After that I personally have a standing order from my personal account into my pension and my savings (which is earmarked for a new-to-me car in a couple of years when my current car dies). After THAT I spend whatever is left gleefully on anything I like. Mostly at the moment there isn't any left, but that's because I've chosen to pay more into my pension at the moment because yay! low stock market!
posted by emilyw at 3:22 AM on November 11, 2011


Not to jump on your previous comment about feeling great, but sometimes just thinking about doing the thing you've been avoiding temporarily satisfies that worry/avoidance/worry cycle and keeps you from actually doing it.

That said, a simple system is going to be easier to stick to. A 33%, 33%, 33% system of fixed, free (including food) and savings works for me. (And conveniently my income is a multiple of 3.) Pick what seems sane to you. You can tweak it later.
  • Start by figuring out how much money comes in.
  • Then figure out how much you must spend per month (housing, utilities, insurance, transportation, debt payments).
  • Set a goal for savings.
  • Then write down the balance. This is the money you can spend this month. Break it into weeks.
  • Write this number down on an index card. Keep it in your wallet.
  • Write down how much you spend, as you spend it. You can round up or estimate.
Once you get that routine down for a month or two, you can probably relax your record keeping, and keep an eye on your bank balances. Did you make your spending goal for this month? Do you have X dollars left at the end of the month? Congrats! Move that money into your savings account, and start over.

Did you go bust for the week? Bummer, you're going to go on Penny Pinching Watch. That means you burrow down into your index card. Write what each expense was for, how much it cost to the cent, and do daily tabulations. Did you still go bust for the week? Uh oh, next week you're going to go psychoanalysis on your self and write down why you purchased each item. Did you spend that extra $50 on X because it was pay day and you were happy? Oh man, you just got introspective.

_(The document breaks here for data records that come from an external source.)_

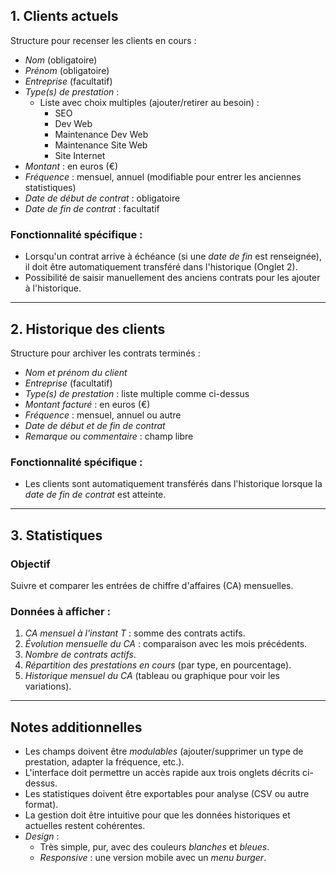 ## 1. Clients actuels

Structure pour recenser les clients en cours :  
- *Nom* (obligatoire)  
- *Prénom* (obligatoire)  
- *Entreprise* (facultatif)  
- *Type(s) de prestation* :  
  - Liste avec choix multiples (ajouter/retirer au besoin) :  
    - SEO  
    - Dev Web  
    - Maintenance Dev Web  
    - Maintenance Site Web  
    - Site Internet  
- *Montant* : en euros (€)  
- *Fréquence* : mensuel, annuel (modifiable pour entrer les anciennes statistiques)  
- *Date de début de contrat* : obligatoire  
- *Date de fin de contrat* : facultatif  

### Fonctionnalité spécifique :  
- Lorsqu'un contrat arrive à échéance (si une *date de fin* est renseignée), il doit être automatiquement transféré dans l'historique (Onglet 2).  
- Possibilité de saisir manuellement des anciens contrats pour les ajouter à l'historique.  

---

## 2. Historique des clients

Structure pour archiver les contrats terminés :  
- *Nom et prénom du client*  
- *Entreprise* (facultatif)  
- *Type(s) de prestation* : liste multiple comme ci-dessus  
- *Montant facturé* : en euros (€)  
- *Fréquence* : mensuel, annuel ou autre  
- *Date de début et de fin de contrat*  
- *Remarque ou commentaire* : champ libre  

### Fonctionnalité spécifique :  
- Les clients sont automatiquement transférés dans l'historique lorsque la *date de fin de contrat* est atteinte.  

---

## 3. Statistiques

### Objectif  
Suivre et comparer les entrées de chiffre d'affaires (CA) mensuelles.

### Données à afficher :  
1. *CA mensuel à l'instant T* : somme des contrats actifs.  
2. *Évolution mensuelle du CA* : comparaison avec les mois précédents.  
3. *Nombre de contrats actifs*.  
4. *Répartition des prestations en cours* (par type, en pourcentage).  
5. *Historique mensuel du CA* (tableau ou graphique pour voir les variations).  

---

## Notes additionnelles
- Les champs doivent être *modulables* (ajouter/supprimer un type de prestation, adapter la fréquence, etc.).  
- L'interface doit permettre un accès rapide aux trois onglets décrits ci-dessus.  
- Les statistiques doivent être exportables pour analyse (CSV ou autre format).  
- La gestion doit être intuitive pour que les données historiques et actuelles restent cohérentes.  
- *Design* :  
  - Très simple, pur, avec des couleurs *blanches* et *bleues*.  
  - *Responsive* : une version mobile avec un *menu burger*.

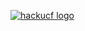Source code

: [![hackucf logo](https://github.com/kablaa/CTF-Workshop/blob/master/HackUCF.png)](http://www.hackucf.org)
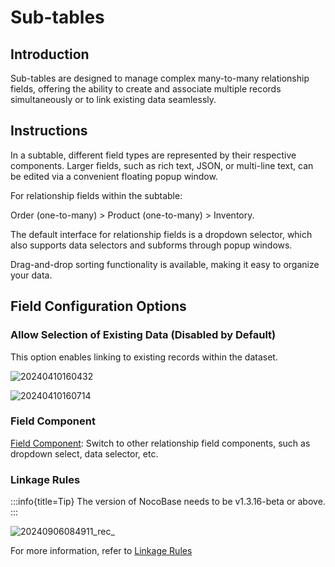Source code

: # Sub-tables

## Introduction

Sub-tables are designed to manage complex many-to-many relationship fields, offering the ability to create and associate multiple records simultaneously or to link existing data seamlessly.

## Instructions

In a subtable, different field types are represented by their respective components. Larger fields, such as rich text, JSON, or multi-line text, can be edited via a convenient floating popup window.

For relationship fields within the subtable:

Order (one-to-many) > Product (one-to-many) > Inventory.

The default interface for relationship fields is a dropdown selector, which also supports data selectors and subforms through popup windows.

Drag-and-drop sorting functionality is available, making it easy to organize your data.

## Field Configuration Options

### Allow Selection of Existing Data (Disabled by Default)

This option enables linking to existing records within the dataset.

![20240410160432](https://static-docs.nocobase.com/20240410160432.png)

![20240410160714](https://static-docs.nocobase.com/20240410160714.png)

### Field Component

[Field Component](/handbook/ui/fields/association-field): Switch to other relationship field components, such as dropdown select, data selector, etc.

### Linkage Rules
:::info{title=Tip}
The version of NocoBase needs to be v1.3.16-beta or above.
:::

![20240906084911_rec_](https://nocobase-docs.oss-cn-beijing.aliyuncs.com/20240906084911_rec_.gif)

For more information, refer to [Linkage Rules](/handbook/ui/blocks/block-settings/linkage-rule)
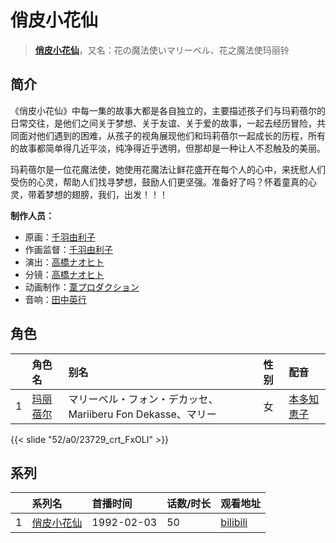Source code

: # 俏皮小花仙


> <u>**[俏皮小花仙](https://bgm.tv/subject/35345)**</u>，又名：花の魔法使いマリーベル、花之魔法使玛丽铃

## 简介

《俏皮小花仙》中每一集的故事大都是各自独立的，主要描述孩子们与玛莉蓓尔的日常交往，是他们之间关于梦想、关于友谊、关于爱的故事，一起去经历冒险，共同面对他们遇到的困难，从孩子的视角展现他们和玛莉蓓尔一起成长的历程，所有的故事都简单得几近平淡，纯净得近乎透明，但那却是一种让人不忍触及的美丽。

玛莉蓓尔是一位花魔法使，她使用花魔法让鲜花盛开在每个人的心中，来抚慰人们受伤的心灵，帮助人们找寻梦想，鼓励人们更坚强。准备好了吗？怀着童真的心灵，带着梦想的翅膀，我们，出发！！！

**制作人员：**
- 原画：[千羽由利子](https://bgm.tv/person/162)
- 作画监督：[千羽由利子](https://bgm.tv/person/162)
- 演出：[高橋ナオヒト](https://bgm.tv/person/161)
- 分镜：[高橋ナオヒト](https://bgm.tv/person/161)
- 动画制作：[葦プロダクション](https://bgm.tv/person/2265)
- 音响：[田中英行](https://bgm.tv/person/98)

## 角色

|     |   角色名   |   别名  | 性别 |  配音  |
|:--- |:------  |:----      |:---  |:--   |
| 1 | [玛丽蓓尔](https://bgm.tv/character/23729) | マリーベル・フォン・デカッセ、Mariiberu Fon Dekasse、マリー | 女 | [本多知恵子](https://bgm.tv/person/3909) |

{{< slide "52/a0/23729_crt_FxOLI" >}}

## 系列

|     |   系列名   |   首播时间  | 话数/时长  | 观看地址 |
|:---  |:------    |:----      |:---       |:---  |
| 1 |[俏皮小花仙](https://bgm.tv/subject/35345)| 1992-02-03 | 50 | [bilibili](https://www.bilibili.com/video/BV1ms411R7bX)  |


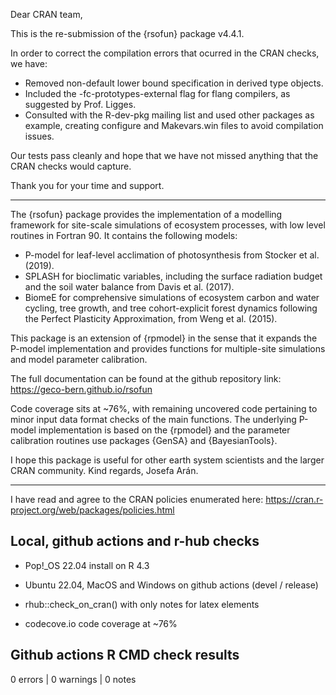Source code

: Dear CRAN team,

This is the re-submission of the {rsofun} package v4.4.1. 

In order to correct the compilation errors that ocurred in the CRAN checks, we have:
- Removed non-default lower bound specification in derived type objects. 
- Included the -fc-prototypes-external flag for flang compilers, as suggested by Prof. Ligges.
- Consulted with the R-dev-pkg mailing list and used other packages as example, creating configure and Makevars.win files to avoid compilation issues.

Our tests pass cleanly and hope that we have not missed anything that the CRAN
checks would capture. 

Thank you for your time and support.

---

The {rsofun} package provides the implementation of a modelling framework for site-scale simulations of ecosystem processes, with low level routines in Fortran 90. It contains the following models:
- P-model for leaf-level acclimation of photosynthesis from Stocker et al. (2019).
- SPLASH for bioclimatic variables, including the surface radiation budget and the soil water balance from Davis et al. (2017).
- BiomeE for comprehensive simulations of ecosystem carbon and water cycling, tree growth, and tree cohort-explicit forest dynamics following the Perfect Plasticity Approximation, from Weng et al. (2015).

This package is an extension of {rpmodel} in the sense that it expands the P-model implementation and provides functions for multiple-site simulations and model parameter calibration. 

The full documentation can be found at the github repository link: https://geco-bern.github.io/rsofun

Code coverage sits at ~76%, with remaining uncovered code pertaining to minor input data format checks of the main functions. The underlying P-model implementation is based on the {rpmodel} and the parameter calibration routines use packages {GenSA} and {BayesianTools}.

I hope this package is useful for other earth system scientists and the larger CRAN community. Kind regards, Josefa Arán.

---

I have read and agree to the CRAN policies enumerated here: https://cran.r-project.org/web/packages/policies.html

## Local, github actions and r-hub checks

- Pop!_OS 22.04 install on R 4.3

- Ubuntu 22.04, MacOS and Windows on github actions (devel / release)

- rhub::check_on_cran() with only notes for latex elements

- codecove.io code coverage at ~76%

## Github actions R CMD check results

0 errors | 0 warnings | 0 notes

Once you get your monthly budget in control you can start to look at bigger picture things like investments, retirement, etc. Don't get overwhelmed. At first, all you need to worry about is meeting that number on a card in your wallet.
posted by fontophilic at 7:39 AM on November 11, 2011 [1 favorite]


Response by poster: but sometimes just thinking about doing the thing...

Absolutely and I thought about that just as I was posting.

Regarding some other comments as well; I am often shocked at finding a zero balance and have to pawn precious guitars for food/beer money and I haven't paid for a hair cut in about three years.

I didn't mention it in the question but another prob is that my wife is a teacher and when I get home from work I'm an artist, so I get clay and paint on her homework and she uses my Korg keyboard as a desk.

I'm spending the entire day today organizing our shared workspace and tomorrow, we hit the budget.

Thank you all for taking the time to help me get our heads wrapped around this!